One of Germany’s National Museums is in Nürnberg. It houses some amazing stuff. After visiting cemeteries of my dead relatives and thinking and talking about the Nazi period, it was nice to think about earlier centuries.
Perspective is important. Cultures, countries, people, all come and go. Humans’ written and artistic record dates back millennia.
In 1492, when Columbus sailed the ocean blue, Nürnberg-born cartographer Martin Behaim created a globe based on writings by Pliny, Ptolemy and Marco Polo. Columbus was still at sea so America isn’t shown!

South America showed up on a globe in 1520.

The museum has Albrecht Dürer paintings, prehistoric tools, 15th century sandals, Roman coins, etc. Our era, our lifetimes, are just bits of lint on history’s fabric.




During WWII, Nürnberg was destroyed by the British and American air forces. In the Church of our Lady, we saw photos of the rubble. It reminded me of photos of German synagogues after the November 1938 pogrom called Kristallnacht.
Poetic justice.

Nürnberg was rebuilt to look old. It is charming today.

Good luck is said to come from turning the golden ring on this fountain.
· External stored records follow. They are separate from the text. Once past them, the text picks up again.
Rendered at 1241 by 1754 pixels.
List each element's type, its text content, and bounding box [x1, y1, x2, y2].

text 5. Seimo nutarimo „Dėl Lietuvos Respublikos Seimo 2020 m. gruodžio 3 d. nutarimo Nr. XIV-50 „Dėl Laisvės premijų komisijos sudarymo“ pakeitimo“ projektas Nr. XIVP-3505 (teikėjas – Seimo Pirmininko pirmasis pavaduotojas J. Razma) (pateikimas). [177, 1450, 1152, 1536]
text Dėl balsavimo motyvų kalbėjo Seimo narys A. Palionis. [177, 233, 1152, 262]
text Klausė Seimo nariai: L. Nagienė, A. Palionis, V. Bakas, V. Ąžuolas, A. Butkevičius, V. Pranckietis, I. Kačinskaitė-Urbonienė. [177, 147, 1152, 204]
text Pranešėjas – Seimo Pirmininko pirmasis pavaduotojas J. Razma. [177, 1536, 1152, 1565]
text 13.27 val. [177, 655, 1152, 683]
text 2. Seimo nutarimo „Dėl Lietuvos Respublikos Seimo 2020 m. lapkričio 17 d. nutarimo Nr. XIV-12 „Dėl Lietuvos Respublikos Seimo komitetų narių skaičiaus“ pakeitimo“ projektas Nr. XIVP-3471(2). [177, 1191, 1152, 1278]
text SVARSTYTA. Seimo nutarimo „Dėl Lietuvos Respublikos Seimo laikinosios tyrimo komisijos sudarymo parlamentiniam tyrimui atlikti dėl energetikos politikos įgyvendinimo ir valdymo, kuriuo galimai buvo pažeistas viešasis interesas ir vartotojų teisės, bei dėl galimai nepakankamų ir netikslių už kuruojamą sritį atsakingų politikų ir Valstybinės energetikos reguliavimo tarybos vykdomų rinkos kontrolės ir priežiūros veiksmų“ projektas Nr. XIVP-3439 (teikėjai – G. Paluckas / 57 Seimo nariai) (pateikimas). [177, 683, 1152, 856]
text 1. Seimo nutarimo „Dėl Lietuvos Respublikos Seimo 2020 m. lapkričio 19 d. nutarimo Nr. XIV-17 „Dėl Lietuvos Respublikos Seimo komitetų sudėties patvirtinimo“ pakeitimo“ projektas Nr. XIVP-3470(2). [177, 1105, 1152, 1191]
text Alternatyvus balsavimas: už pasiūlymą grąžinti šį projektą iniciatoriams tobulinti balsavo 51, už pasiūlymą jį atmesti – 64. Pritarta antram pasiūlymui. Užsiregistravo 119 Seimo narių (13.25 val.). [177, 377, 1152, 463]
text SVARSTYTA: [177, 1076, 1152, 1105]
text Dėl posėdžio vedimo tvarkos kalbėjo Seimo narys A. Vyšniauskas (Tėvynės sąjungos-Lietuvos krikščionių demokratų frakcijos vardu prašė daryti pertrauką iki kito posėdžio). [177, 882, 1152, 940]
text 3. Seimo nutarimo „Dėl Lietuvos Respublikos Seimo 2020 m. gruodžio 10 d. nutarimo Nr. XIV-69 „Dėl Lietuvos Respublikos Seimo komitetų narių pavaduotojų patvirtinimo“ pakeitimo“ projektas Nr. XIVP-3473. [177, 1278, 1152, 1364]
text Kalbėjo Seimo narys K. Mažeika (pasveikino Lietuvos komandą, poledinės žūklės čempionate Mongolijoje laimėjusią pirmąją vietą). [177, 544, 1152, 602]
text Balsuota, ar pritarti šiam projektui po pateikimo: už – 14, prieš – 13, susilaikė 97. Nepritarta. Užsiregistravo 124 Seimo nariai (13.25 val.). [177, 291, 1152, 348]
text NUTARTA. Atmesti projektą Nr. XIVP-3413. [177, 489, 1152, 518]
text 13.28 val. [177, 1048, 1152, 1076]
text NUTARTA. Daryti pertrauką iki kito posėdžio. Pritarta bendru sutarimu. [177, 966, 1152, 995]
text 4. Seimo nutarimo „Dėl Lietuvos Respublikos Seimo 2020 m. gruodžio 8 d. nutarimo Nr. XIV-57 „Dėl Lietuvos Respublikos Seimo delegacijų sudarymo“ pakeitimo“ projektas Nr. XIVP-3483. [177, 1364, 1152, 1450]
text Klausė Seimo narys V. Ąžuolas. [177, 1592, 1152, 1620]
The fountain survived WWII bombing because it was encased in protective concrete.


In a week, we will return for the laying of a Stolperstein (“Stumbling Stone”) for my great aunt Karoline Lehmann born Freund. Herr Doktor Pascal Metzger arranged it. He and his lovely family joined us for dinner and conversation.

Pascal’s wife, Nicole, an opera singer who teaches music theory, will bring her student choir to sing Hebrew memorial songs when I return next year to dedicate Stolpersteine for two more of my relatives.